— Lawrence Lessig
Context: Here's a simple copyright lesson: Law regulates copies. What's that mean? Well, before the Internet, think of this as a world of all possible uses of a copyrighted work. Most of them are unregulated. Talking about fair use, this is not fair use; this is unregulated use. To read is not a fair use; it's an unregulated use. To give it to someone is not a fair use; it's unregulated. To sell it, to sleep on top of it, to do any of these things with this text is unregulated. Now, in the center of this unregulated use, there is a small bit of stuff regulated by the copyright law; for example, publishing the book — that's regulated. And then within this small range of things regulated by copyright law, there's this tiny band before the Internet of stuff we call fair use: Uses that otherwise would be regulated but that the law says you can engage in without the permission of anybody else. For example, quoting a text in another text — that's a copy, but it's a still fair use. That means the world was divided into three camps, not two: Unregulated uses, regulated uses that were fair use, and the quintessential copyright world. Three categories.

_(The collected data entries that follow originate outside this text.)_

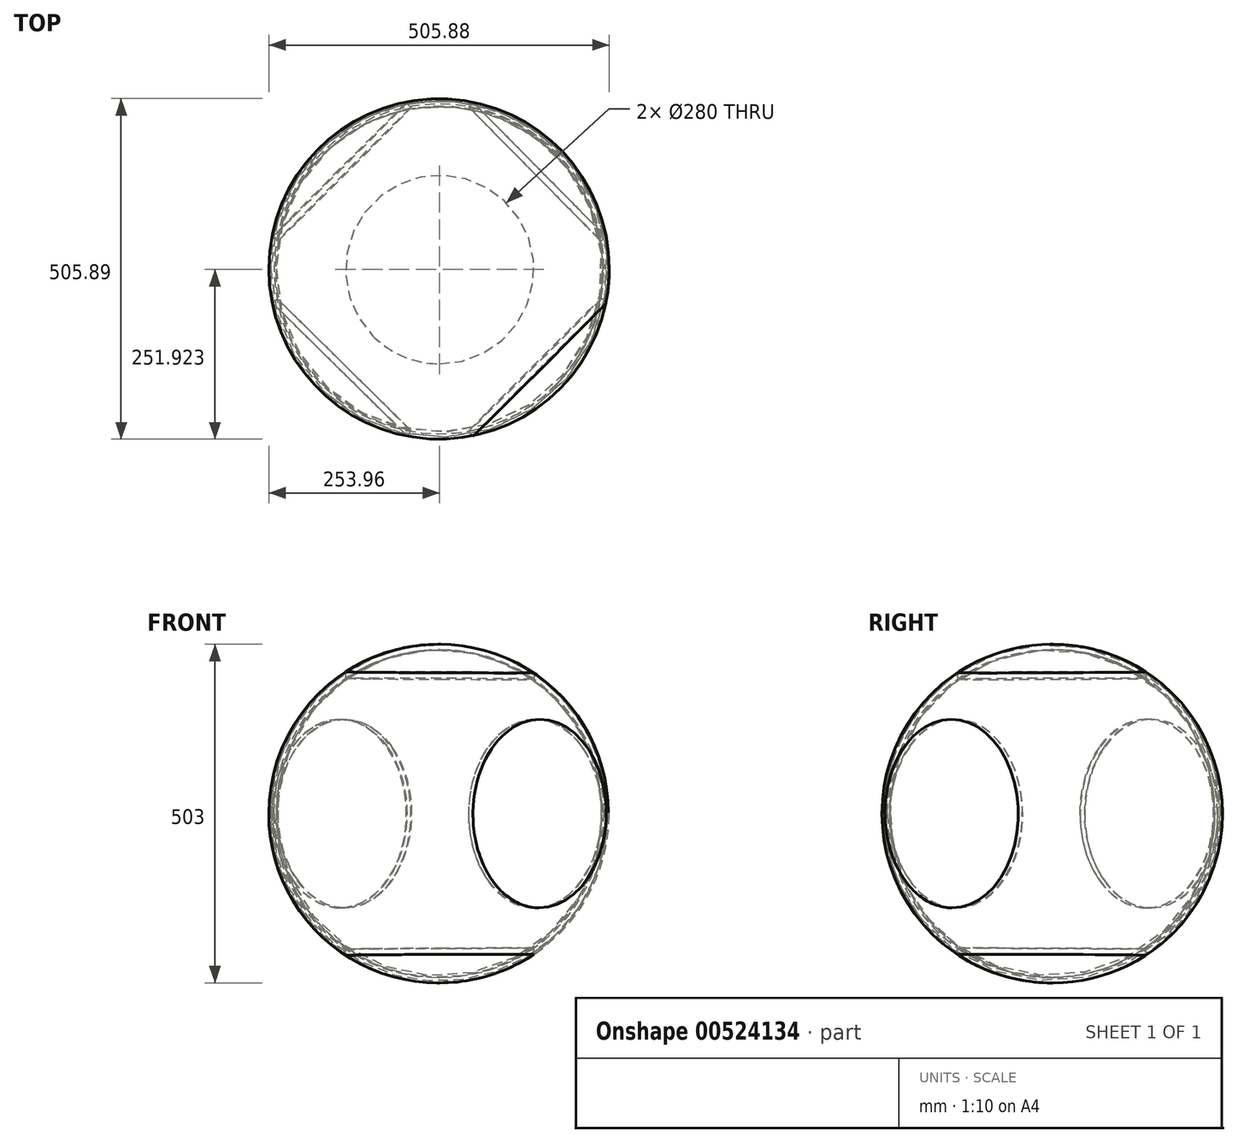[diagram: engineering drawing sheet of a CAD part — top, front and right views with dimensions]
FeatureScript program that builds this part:
annotation { "Feature Type Name" : "Feature", "Feature Type Description" : "" }
export const myFeature = defineFeature(function(context is Context, id is Id, definition is map)
    precondition{}
    {
        {
            var Q0;
            Q0=qCreatedBy(makeId("Right.planeOp"),FACE);
            var sketch = newSketch(context, id + "F0", { "sketchPlane" : qUnion([Q0])});
            skCircle(sketch, "E0", {"center": v(0, 0) * mm, "radius": 243.58 * mm});
            skLineSegment(sketch, "E1", {"start": v(1.44, 243.58) * mm, "end": v(1.44, -243.58) * mm});
            skCircle(sketch, "E2", {"center": v(0, 0) * mm, "radius": 251.5 * mm});
            skLineSegment(sketch, "E3", {"start": v(1.44, 243.58) * mm, "end": v(1.44, -357.35) * mm});
            skLineSegment(sketch, "E4", {"start": v(1.44, -357.35) * mm, "end": v(1.44, 517.62) * mm});
            skSolve(sketch);
        }
        {
            var Q0;
            {var subQ0=sQuery(id+"F0.wireOp",EDGE,"E4");var subQ1=sQuery(id+"F0.wireOp",EDGE,"E0");var subQ2=makeQuery(id+"F0.imprint","INTERSECT",VERTEX,{"disambiguationData":[OD(0.0)],"derivedFrom":[subQ1,subQ0]});Q0=makeQuery(id+"F0.imprint","IMPRINT",FACE,{"disambiguationData":[TD([[makeQuery(id+"F0.imprint","IMPRINT",EDGE,{"disambiguationData":[TD([[subQ2,-1.0]])],"derivedFrom":subQ1}),-1.0]])]});}
            var Q1;
            Q1=sQuery(id+"F0.wireOp",EDGE,"E4");
            revolve(context, id + "F1", {"entities" : qUnion([Q0]), "axis" : qUnion([Q1]), "revolveType" : RevolveType.FULL});
        }
        {
            var Q0;
            Q0=qCreatedBy(makeId("Top.planeOp"),FACE);
            var sketch = newSketch(context, id + "F2", { "sketchPlane" : qUnion([Q0])});
            skCircle(sketch, "E5", {"center": v(0, 0) * mm, "radius": 140 * mm});
            skLineSegment(sketch, "E6", {"start": v(0, -77.93) * mm, "end": v(0, 75.7) * mm});
            skLineSegment(sketch, "E7", {"start": v(-72.82, 0) * mm, "end": v(75.83, 0) * mm});
            skSolve(sketch);
        }
        {
            var Q0;
            Q0=qSketchRegion(id+"F2",true);
            var Q1;
            Q1=sQuery(id+"F2.wireOp",EDGE,"E5");
            extrude(context, id + "F3", {"entities" : qUnion([Q0]), "operationType" : NewBodyOperationType.INTERSECT, "surfaceEntities" : qUnion([Q1]), "endBound" : BoundingType.THROUGH_ALL, "oppositeDirection" : true, "depth" : 250 * mm});
        }
        {
            var Q0;
            Q0=makeQuery(id+"F1.opRevolve","SWEPT_BODY",BODY,{"disambiguationData":[OSD([sQuery(id+"F0.wireOp",EDGE,"E0"),sQuery(id+"F0.wireOp",EDGE,"E2"),sQuery(id+"F0.wireOp",EDGE,"E4")])]});
            var Q1;
            Q1=qCreatedBy(makeId("Top.planeOp"),FACE);
            mirror(context, id + "F4", {"entities" : qUnion([Q0]), "mirrorPlane" : qUnion([Q1])});
        }
        {
            var Q0;
            Q0=makeQuery(id+"F4.opPattern","COPY",BODY,{"derivedFrom":makeQuery(id+"F1.opRevolve","SWEPT_BODY",BODY,{"disambiguationData":[OSD([sQuery(id+"F0.wireOp",EDGE,"E0"),sQuery(id+"F0.wireOp",EDGE,"E2"),sQuery(id+"F0.wireOp",EDGE,"E4")])]}),"instanceName":"1"});
            var Q1;
            Q1=makeQuery(id+"F1.opRevolve","SWEPT_BODY",BODY,{"disambiguationData":[OSD([sQuery(id+"F0.wireOp",EDGE,"E0"),sQuery(id+"F0.wireOp",EDGE,"E2"),sQuery(id+"F0.wireOp",EDGE,"E4")])]});
            var Q2;
            Q2=qCreatedBy(makeId("Top.planeOp"),FACE);
            mirror(context, id + "F5", {"entities" : qUnion([Q0, Q1]), "mirrorPlane" : qUnion([Q2])});
        }
        {
            var Q0;
            Q0=makeQuery(id+"F5.opPattern","COPY",BODY,{"derivedFrom":makeQuery(id+"F1.opRevolve","SWEPT_BODY",BODY,{"disambiguationData":[OSD([sQuery(id+"F0.wireOp",EDGE,"E0"),sQuery(id+"F0.wireOp",EDGE,"E2"),sQuery(id+"F0.wireOp",EDGE,"E4")])]}),"instanceName":"1"});
            var Q1;
            Q1=makeQuery(id+"F5.opPattern","COPY",BODY,{"derivedFrom":makeQuery(id+"F4.opPattern","COPY",BODY,{"derivedFrom":makeQuery(id+"F1.opRevolve","SWEPT_BODY",BODY,{"disambiguationData":[OSD([sQuery(id+"F0.wireOp",EDGE,"E0"),sQuery(id+"F0.wireOp",EDGE,"E2"),sQuery(id+"F0.wireOp",EDGE,"E4")])]}),"instanceName":"1"}),"instanceName":"1"});
            var Q2;
            Q2=qCreatedBy(makeId("Origin.pointOp"),VERTEX);
            var Q3;
            Q3=sQuery(id+"F2.wireOp",EDGE,"E6");
            transform(context, id + "F6", {"entities" : qUnion([Q0, Q1]), "transformType" : TransformType.ROTATION, "transformAxis" : qUnion([Q3]), "angle" : 90 * degree, "makeCopy" : true});
        }
        {
            var Q0;
            Q0=makeQuery(id+"F4.opPattern","COPY",BODY,{"derivedFrom":makeQuery(id+"F1.opRevolve","SWEPT_BODY",BODY,{"disambiguationData":[OSD([sQuery(id+"F0.wireOp",EDGE,"E0"),sQuery(id+"F0.wireOp",EDGE,"E2"),sQuery(id+"F0.wireOp",EDGE,"E4")])]}),"instanceName":"1"});
            var Q1;
            Q1=makeQuery(id+"F5.opPattern","COPY",BODY,{"derivedFrom":makeQuery(id+"F4.opPattern","COPY",BODY,{"derivedFrom":makeQuery(id+"F1.opRevolve","SWEPT_BODY",BODY,{"disambiguationData":[OSD([sQuery(id+"F0.wireOp",EDGE,"E0"),sQuery(id+"F0.wireOp",EDGE,"E2"),sQuery(id+"F0.wireOp",EDGE,"E4")])]}),"instanceName":"1"}),"instanceName":"1"});
            var Q2;
            Q2=sQuery(id+"F2.wireOp",EDGE,"E7");
            transform(context, id + "F7", {"entities" : qUnion([Q0, Q1]), "transformType" : TransformType.ROTATION, "transformAxis" : qUnion([Q2]), "angle" : 90 * degree, "makeCopy" : false});
        }
        {
            var Q0;
            {var subQ0=sQuery(id+"F0.wireOp",EDGE,"E4");var subQ1=sQuery(id+"F0.wireOp",EDGE,"E0");var subQ2=makeQuery(id+"F0.imprint","INTERSECT",VERTEX,{"disambiguationData":[OD(0.0)],"derivedFrom":[subQ1,subQ0]});Q0=makeQuery(id+"F0.imprint","IMPRINT",FACE,{"disambiguationData":[TD([[makeQuery(id+"F0.imprint","IMPRINT",EDGE,{"disambiguationData":[TD([[subQ2,-1.0]])],"derivedFrom":subQ1}),-1.0]])]});}
            var Q1;
            Q1=sQuery(id+"F0.wireOp",EDGE,"E3");
            revolve(context, id + "F8", {"entities" : qUnion([Q0]), "axis" : qUnion([Q1]), "revolveType" : RevolveType.FULL});
        }
        {
            var Q0;
            Q0=makeQuery(id+"F6.opPattern","COPY",BODY,{"derivedFrom":makeQuery(id+"F5.opPattern","COPY",BODY,{"derivedFrom":makeQuery(id+"F1.opRevolve","SWEPT_BODY",BODY,{"disambiguationData":[OSD([sQuery(id+"F0.wireOp",EDGE,"E0"),sQuery(id+"F0.wireOp",EDGE,"E2"),sQuery(id+"F0.wireOp",EDGE,"E4")])]}),"instanceName":"1"}),"instanceName":"1"});
            var Q1;
            Q1=makeQuery(id+"F6.opPattern","COPY",BODY,{"derivedFrom":makeQuery(id+"F5.opPattern","COPY",BODY,{"derivedFrom":makeQuery(id+"F4.opPattern","COPY",BODY,{"derivedFrom":makeQuery(id+"F1.opRevolve","SWEPT_BODY",BODY,{"disambiguationData":[OSD([sQuery(id+"F0.wireOp",EDGE,"E0"),sQuery(id+"F0.wireOp",EDGE,"E2"),sQuery(id+"F0.wireOp",EDGE,"E4")])]}),"instanceName":"1"}),"instanceName":"1"}),"instanceName":"1"});
            var Q2;
            Q2=makeQuery(id+"F5.opPattern","COPY",BODY,{"derivedFrom":makeQuery(id+"F4.opPattern","COPY",BODY,{"derivedFrom":makeQuery(id+"F1.opRevolve","SWEPT_BODY",BODY,{"disambiguationData":[OSD([sQuery(id+"F0.wireOp",EDGE,"E0"),sQuery(id+"F0.wireOp",EDGE,"E2"),sQuery(id+"F0.wireOp",EDGE,"E4")])]}),"instanceName":"1"}),"instanceName":"1"});
            var Q3;
            Q3=makeQuery(id+"F5.opPattern","COPY",BODY,{"derivedFrom":makeQuery(id+"F1.opRevolve","SWEPT_BODY",BODY,{"disambiguationData":[OSD([sQuery(id+"F0.wireOp",EDGE,"E0"),sQuery(id+"F0.wireOp",EDGE,"E2"),sQuery(id+"F0.wireOp",EDGE,"E4")])]}),"instanceName":"1"});
            var Q4;
            Q4=makeQuery(id+"F4.opPattern","COPY",BODY,{"derivedFrom":makeQuery(id+"F1.opRevolve","SWEPT_BODY",BODY,{"disambiguationData":[OSD([sQuery(id+"F0.wireOp",EDGE,"E0"),sQuery(id+"F0.wireOp",EDGE,"E2"),sQuery(id+"F0.wireOp",EDGE,"E4")])]}),"instanceName":"1"});
            var Q5;
            Q5=makeQuery(id+"F1.opRevolve","SWEPT_BODY",BODY,{"disambiguationData":[OSD([sQuery(id+"F0.wireOp",EDGE,"E0"),sQuery(id+"F0.wireOp",EDGE,"E2"),sQuery(id+"F0.wireOp",EDGE,"E4")])]});
            var Q6;
            Q6=sQuery(id+"F0.wireOp",EDGE,"E4");
            transform(context, id + "F9", {"entities" : qUnion([Q0, Q1, Q2, Q3, Q4, Q5]), "transformType" : TransformType.ROTATION, "transformAxis" : qUnion([Q6]), "angle" : 45 * degree, "makeCopy" : false});
        }
    });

Enter the Internet. Every act is a copy, which means all of these unregulated uses disappear. Presumptively, everything you do on your machine on the network is a regulated use. And now it forces us into this tiny little category of arguing about, "What about the fair uses? What about the fair uses?" I will say the word: To hell with the fair uses. What about the unregulated uses we had of culture before this massive expansion of control?